Treatment & Management

  • Team approach: Genetics, orthopedics, neurology, physical/occupational therapy, dental, ENT, psychology, endocrinology.
  • Goals:
    • Reduce fracture frequency.
    • Maximize mobility and independence.
    • Prevent/managing deformities (e.g., scoliosis).
    • Control pain.
  • Monitoring:
    • Bone mineral density (BMD) with DXA.
    • Frequency of fractures.
    • Hearing tests, dental evaluations.
    • For Type III OI → annual echocardiogram (to detect aortic root dilation/valvular issues).
  • Pharmacologic therapy:
    • Bisphosphonates (e.g., pamidronate, alendronate) → shown to increase BMD, decrease fractures, and improve mobility.

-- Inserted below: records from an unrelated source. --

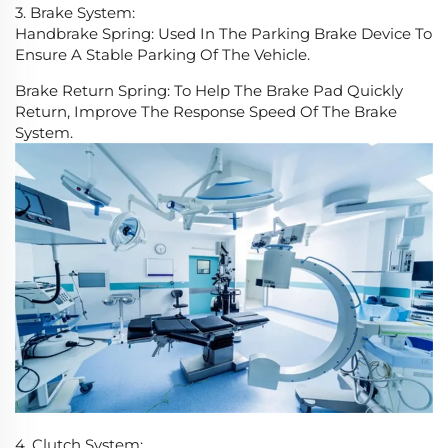
3. Brake System:
Handbrake Spring: Used In The Parking Brake Device To
Ensure A Stable Parking Of The Vehicle.
Brake Return Spring: To Help The Brake Pad Quickly
Return, Improve The Response Speed Of The Brake
System.
4. Clutch System:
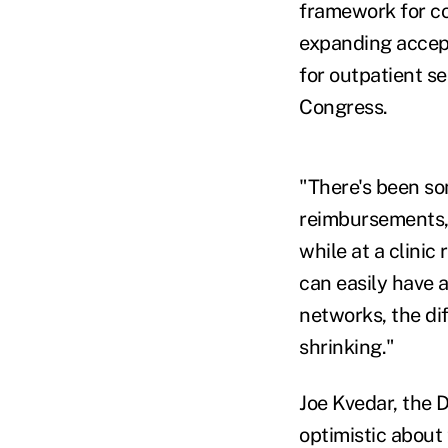
framework for co
expanding accept
for outpatient se
Congress.
"There's been som
reimbursements," 
while at a clinic
can easily have 
networks, the di
shrinking."
Joe Kvedar, the 
optimistic about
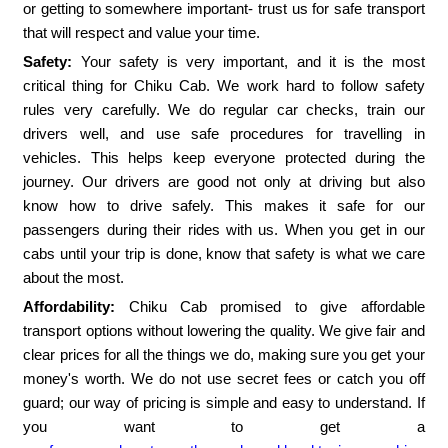
or getting to somewhere important- trust us for safe transport
that will respect and value your time.
Safety:
Your safety is very important, and it is the most
critical thing for Chiku Cab. We work hard to follow safety
rules very carefully. We do regular car checks, train our
drivers well, and use safe procedures for travelling in
vehicles. This helps keep everyone protected during the
journey. Our drivers are good not only at driving but also
know how to drive safely. This makes it safe for our
passengers during their rides with us. When you get in our
cabs until your trip is done, know that safety is what we care
about the most.
Affordability:
Chiku Cab promised to give affordable
transport options without lowering the quality. We give fair and
clear prices for all the things we do, making sure you get your
money's worth. We do not use secret fees or catch you off
guard; our way of pricing is simple and easy to understand. If
you want to get a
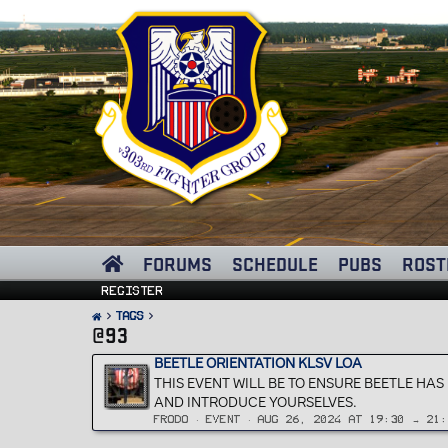
FORUMS
SCHEDULE
PUBS
ROST
Register
Tags
@93
BEETLE ORIENTATION KLSV LOA
THIS EVENT WILL BE TO ENSURE BEETLE HA
AND INTRODUCE YOURSELVES.
FRODO
EVENT
AUG 26, 2024 AT 19:30 → 21:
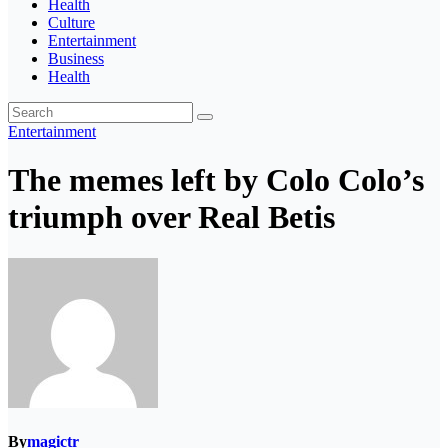
Health
Culture
Entertainment
Business
Health
Entertainment
The memes left by Colo Colo’s
triumph over Real Betis
By
magictr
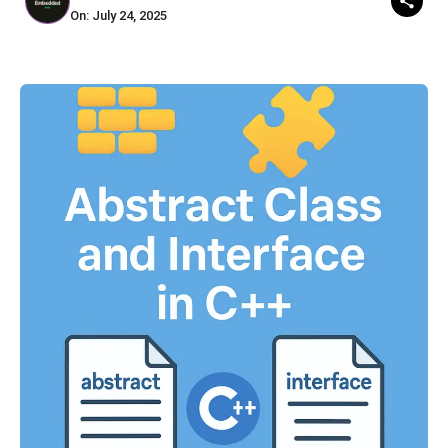
On: July 24, 2025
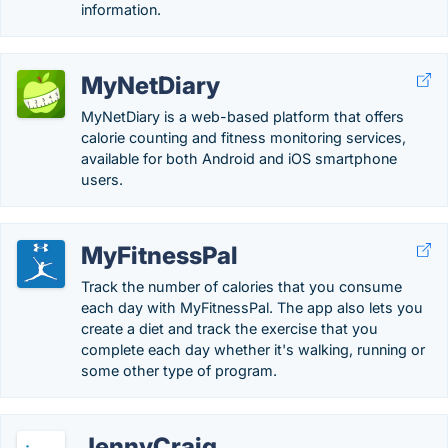
information.
MyNetDiary
MyNetDiary is a web-based platform that offers
calorie counting and fitness monitoring services,
available for both Android and iOS smartphone
users.
MyFitnessPal
Track the number of calories that you consume
each day with MyFitnessPal. The app also lets you
create a diet and track the exercise that you
complete each day whether it's walking, running or
some other type of program.
JennyCraig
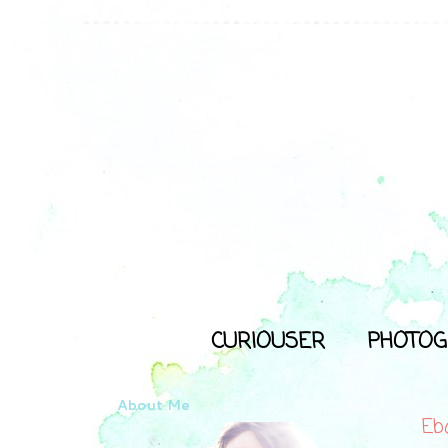
CURIOUSER
PHOTOG
About Me
Eb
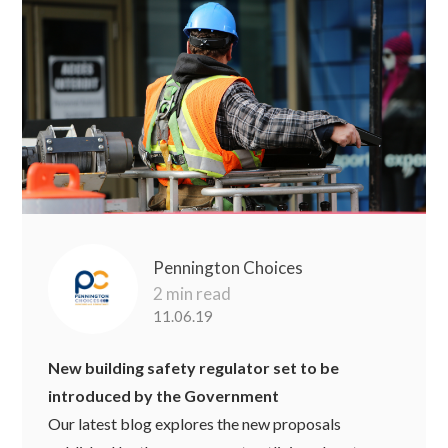
Pennington Choices
2 min read
11.06.19
New building safety regulator set to be
introduced by the Government
Our latest blog explores the new proposals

    • Monitor for any “mineralization defect” OI types (e.g., Type VI) where bisphosphonates may be less effective or contraindicated.
    • Other treatments under investigation: growth hormone, gene therapy, bone marrow transplant.
  • Prognosis:
    • Type I: Normal life expectancy; mild disease.
    • More severe forms: Shortened lifespan, linked to thoracic deformities and related complications.
    • Skilled orthopedic interventions and bracing may reduce complications and improve quality of life.